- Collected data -
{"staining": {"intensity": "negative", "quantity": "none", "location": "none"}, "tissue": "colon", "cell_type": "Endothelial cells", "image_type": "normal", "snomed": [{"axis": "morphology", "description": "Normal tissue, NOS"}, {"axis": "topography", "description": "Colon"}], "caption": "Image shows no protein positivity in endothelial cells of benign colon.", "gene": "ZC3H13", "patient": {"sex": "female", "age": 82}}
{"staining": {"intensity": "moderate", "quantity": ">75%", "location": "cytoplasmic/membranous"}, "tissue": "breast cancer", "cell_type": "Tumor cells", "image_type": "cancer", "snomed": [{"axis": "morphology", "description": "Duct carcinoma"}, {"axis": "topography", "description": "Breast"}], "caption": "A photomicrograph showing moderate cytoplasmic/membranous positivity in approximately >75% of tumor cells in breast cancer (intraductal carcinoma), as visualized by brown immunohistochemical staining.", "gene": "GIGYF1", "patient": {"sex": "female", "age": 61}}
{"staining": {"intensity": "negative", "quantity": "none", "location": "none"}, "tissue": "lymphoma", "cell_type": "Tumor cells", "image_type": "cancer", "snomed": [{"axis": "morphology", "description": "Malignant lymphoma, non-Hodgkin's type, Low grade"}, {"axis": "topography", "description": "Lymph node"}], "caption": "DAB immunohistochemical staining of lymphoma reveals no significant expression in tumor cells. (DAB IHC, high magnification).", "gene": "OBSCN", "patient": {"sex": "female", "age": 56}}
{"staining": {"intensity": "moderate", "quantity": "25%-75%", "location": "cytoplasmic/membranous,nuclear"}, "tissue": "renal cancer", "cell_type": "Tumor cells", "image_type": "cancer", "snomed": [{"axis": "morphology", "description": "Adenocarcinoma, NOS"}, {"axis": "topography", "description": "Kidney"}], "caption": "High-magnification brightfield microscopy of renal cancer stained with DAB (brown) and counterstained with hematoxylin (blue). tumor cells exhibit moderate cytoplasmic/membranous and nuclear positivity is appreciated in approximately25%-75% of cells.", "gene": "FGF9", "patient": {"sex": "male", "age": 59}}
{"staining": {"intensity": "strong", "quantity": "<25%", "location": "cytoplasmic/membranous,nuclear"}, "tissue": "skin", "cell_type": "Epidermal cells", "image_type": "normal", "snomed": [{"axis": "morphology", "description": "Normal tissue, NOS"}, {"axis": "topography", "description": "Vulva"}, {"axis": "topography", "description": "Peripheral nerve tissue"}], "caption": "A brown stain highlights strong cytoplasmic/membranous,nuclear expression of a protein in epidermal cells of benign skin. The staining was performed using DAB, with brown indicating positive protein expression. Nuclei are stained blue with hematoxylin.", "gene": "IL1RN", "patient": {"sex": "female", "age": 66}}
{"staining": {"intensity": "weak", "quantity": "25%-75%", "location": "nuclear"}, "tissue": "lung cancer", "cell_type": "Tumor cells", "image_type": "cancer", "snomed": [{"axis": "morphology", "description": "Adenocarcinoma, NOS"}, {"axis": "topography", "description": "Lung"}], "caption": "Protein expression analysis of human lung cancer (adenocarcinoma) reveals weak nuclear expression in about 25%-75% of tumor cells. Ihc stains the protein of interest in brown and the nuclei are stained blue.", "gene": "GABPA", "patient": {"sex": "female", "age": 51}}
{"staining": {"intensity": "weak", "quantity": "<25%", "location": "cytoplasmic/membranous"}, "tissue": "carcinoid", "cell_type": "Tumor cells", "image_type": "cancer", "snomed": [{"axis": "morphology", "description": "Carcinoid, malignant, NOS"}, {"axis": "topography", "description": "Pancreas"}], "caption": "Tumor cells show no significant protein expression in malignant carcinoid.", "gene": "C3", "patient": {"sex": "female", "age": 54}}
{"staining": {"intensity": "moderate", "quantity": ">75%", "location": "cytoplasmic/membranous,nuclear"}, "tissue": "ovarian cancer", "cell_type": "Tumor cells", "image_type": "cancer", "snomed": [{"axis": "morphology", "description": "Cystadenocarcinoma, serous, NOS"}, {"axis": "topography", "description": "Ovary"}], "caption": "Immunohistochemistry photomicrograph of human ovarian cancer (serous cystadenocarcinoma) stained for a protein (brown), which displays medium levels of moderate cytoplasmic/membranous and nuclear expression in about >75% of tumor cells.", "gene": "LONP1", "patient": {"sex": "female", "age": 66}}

- What you should do -
All of the data is to be written out again, word for word.

- Task response -
{"staining": {"intensity": "negative", "quantity": "none", "location": "none"}, "tissue": "colon", "cell_type": "Endothelial cells", "image_type": "normal", "snomed": [{"axis": "morphology", "description": "Normal tissue, NOS"}, {"axis": "topography", "description": "Colon"}], "caption": "Image shows no protein positivity in endothelial cells of benign colon.", "gene": "ZC3H13", "patient": {"sex": "female", "age": 82}}
{"staining": {"intensity": "moderate", "quantity": ">75%", "location": "cytoplasmic/membranous"}, "tissue": "breast cancer", "cell_type": "Tumor cells", "image_type": "cancer", "snomed": [{"axis": "morphology", "description": "Duct carcinoma"}, {"axis": "topography", "description": "Breast"}], "caption": "A photomicrograph showing moderate cytoplasmic/membranous positivity in approximately >75% of tumor cells in breast cancer (intraductal carcinoma), as visualized by brown immunohistochemical staining.", "gene": "GIGYF1", "patient": {"sex": "female", "age": 61}}
{"staining": {"intensity": "negative", "quantity": "none", "location": "none"}, "tissue": "lymphoma", "cell_type": "Tumor cells", "image_type": "cancer", "snomed": [{"axis": "morphology", "description": "Malignant lymphoma, non-Hodgkin's type, Low grade"}, {"axis": "topography", "description": "Lymph node"}], "caption": "DAB immunohistochemical staining of lymphoma reveals no significant expression in tumor cells. (DAB IHC, high magnification).", "gene": "OBSCN", "patient": {"sex": "female", "age": 56}}
{"staining": {"intensity": "moderate", "quantity": "25%-75%", "location": "cytoplasmic/membranous,nuclear"}, "tissue": "renal cancer", "cell_type": "Tumor cells", "image_type": "cancer", "snomed": [{"axis": "morphology", "description": "Adenocarcinoma, NOS"}, {"axis": "topography", "description": "Kidney"}], "caption": "High-magnification brightfield microscopy of renal cancer stained with DAB (brown) and counterstained with hematoxylin (blue). tumor cells exhibit moderate cytoplasmic/membranous and nuclear positivity is appreciated in approximately25%-75% of cells.", "gene": "FGF9", "patient": {"sex": "male", "age": 59}}
{"staining": {"intensity": "strong", "quantity": "<25%", "location": "cytoplasmic/membranous,nuclear"}, "tissue": "skin", "cell_type": "Epidermal cells", "image_type": "normal", "snomed": [{"axis": "morphology", "description": "Normal tissue, NOS"}, {"axis": "topography", "description": "Vulva"}, {"axis": "topography", "description": "Peripheral nerve tissue"}], "caption": "A brown stain highlights strong cytoplasmic/membranous,nuclear expression of a protein in epidermal cells of benign skin. The staining was performed using DAB, with brown indicating positive protein expression. Nuclei are stained blue with hematoxylin.", "gene": "IL1RN", "patient": {"sex": "female", "age": 66}}
{"staining": {"intensity": "weak", "quantity": "25%-75%", "location": "nuclear"}, "tissue": "lung cancer", "cell_type": "Tumor cells", "image_type": "cancer", "snomed": [{"axis": "morphology", "description": "Adenocarcinoma, NOS"}, {"axis": "topography", "description": "Lung"}], "caption": "Protein expression analysis of human lung cancer (adenocarcinoma) reveals weak nuclear expression in about 25%-75% of tumor cells. Ihc stains the protein of interest in brown and the nuclei are stained blue.", "gene": "GABPA", "patient": {"sex": "female", "age": 51}}
{"staining": {"intensity": "weak", "quantity": "<25%", "location": "cytoplasmic/membranous"}, "tissue": "carcinoid", "cell_type": "Tumor cells", "image_type": "cancer", "snomed": [{"axis": "morphology", "description": "Carcinoid, malignant, NOS"}, {"axis": "topography", "description": "Pancreas"}], "caption": "Tumor cells show no significant protein expression in malignant carcinoid.", "gene": "C3", "patient": {"sex": "female", "age": 54}}
{"staining": {"intensity": "moderate", "quantity": ">75%", "location": "cytoplasmic/membranous,nuclear"}, "tissue": "ovarian cancer", "cell_type": "Tumor cells", "image_type": "cancer", "snomed": [{"axis": "morphology", "description": "Cystadenocarcinoma, serous, NOS"}, {"axis": "topography", "description": "Ovary"}], "caption": "Immunohistochemistry photomicrograph of human ovarian cancer (serous cystadenocarcinoma) stained for a protein (brown), which displays medium levels of moderate cytoplasmic/membranous and nuclear expression in about >75% of tumor cells.", "gene": "LONP1", "patient": {"sex": "female", "age": 66}}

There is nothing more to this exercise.